According to a speaker from the NHS, 54% of those being assessed are found to be fit for work - but many of these people have underlying mental health and/or drug and alcohol issues which, from our own investigations at Macc, we know were not being picked up by the assessment process. The problem the speaker highlighted is that this has created a massive potential demand for services which can support people with these kinds of issues: and they're simply not there.

You can see the problem all too easily. With the state of the economy, there is increased competition for jobs. Given the deep-rooted stigma around mental health and substance misuse, the only way to encourage employers to take these people on is to ensure that there are support services available. Without that support, people with mental health needs will remain largely excluded from the limited jobs market. Sadly it goes even deeper than that: because of the loss of income from benefits and the low likelihood of finding employment which will bring in a living wage, the impact is then felt not only by the individual but their family and carers.

The outcome of this policy seems to be that people who are already disadvantaged by their health issues are will be further excluded. Government policy is, we are told, based on the principle of encourginging people to be 'aspirational' but when the systems designed to move people away from 'dependency' instead penalise those with greater needs, the words 'aspirational' and 'fairness' sound like a sick joke.

If you think I'm exaggerating, then it's worth noting two key statistics quoted by the next speaker who was from the field of public health. Between 2006 and 2011 the suicide rate in Manchester has risen by 42%. The prescription of antidepressants has risen by 8% every year since 2008. Clearly, that's not solely the result of policy by either the present or previous Government: but I would argue that it's an indicator of how some of the most vulnerable people in our communities have been affected by the impact of a global recession in an area which already had high levels of deprivation.

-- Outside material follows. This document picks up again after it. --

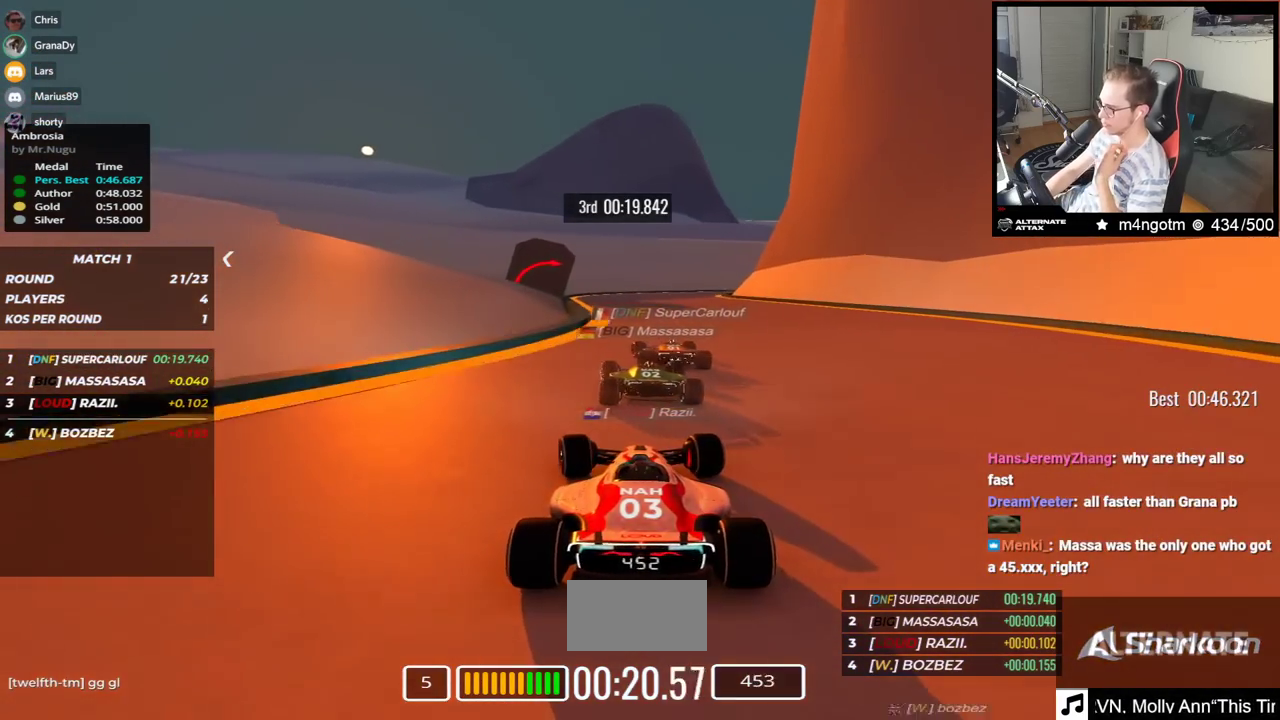
{"keys": ["right"], "events": [[50, "left", "up"], [167, "right", "down"], [233, "up", "up"], [283, "up", "down"], [417, "up", "up"]]}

The current programme of welfare reforms seems to be doing nothing to mitigate that impact. In fact it seems to be making it worse.

One hope is that at least these processes can be challenged by those agencies which provide support to people in negotiating the complex welfare benefits system. However, that's where there's a further blow. I spent most of the event scribbling furiously to capture the statistics and analysis offered by the speakers. I missed some points, no doubt, but one line I did capture in full. The message from Manchester CAB "Free advice may be impossible to obtain for the 64,000 people affected by these reforms". That says it all really.

I left the briefing trying to think what Macc could do to help. For a start, one thing we can do is encourage you to read the report for yourself. Here it is:

(CLES have also produced a general brieing on the impact of welfare reforms which gives useful background: click here to download it from the CLES website )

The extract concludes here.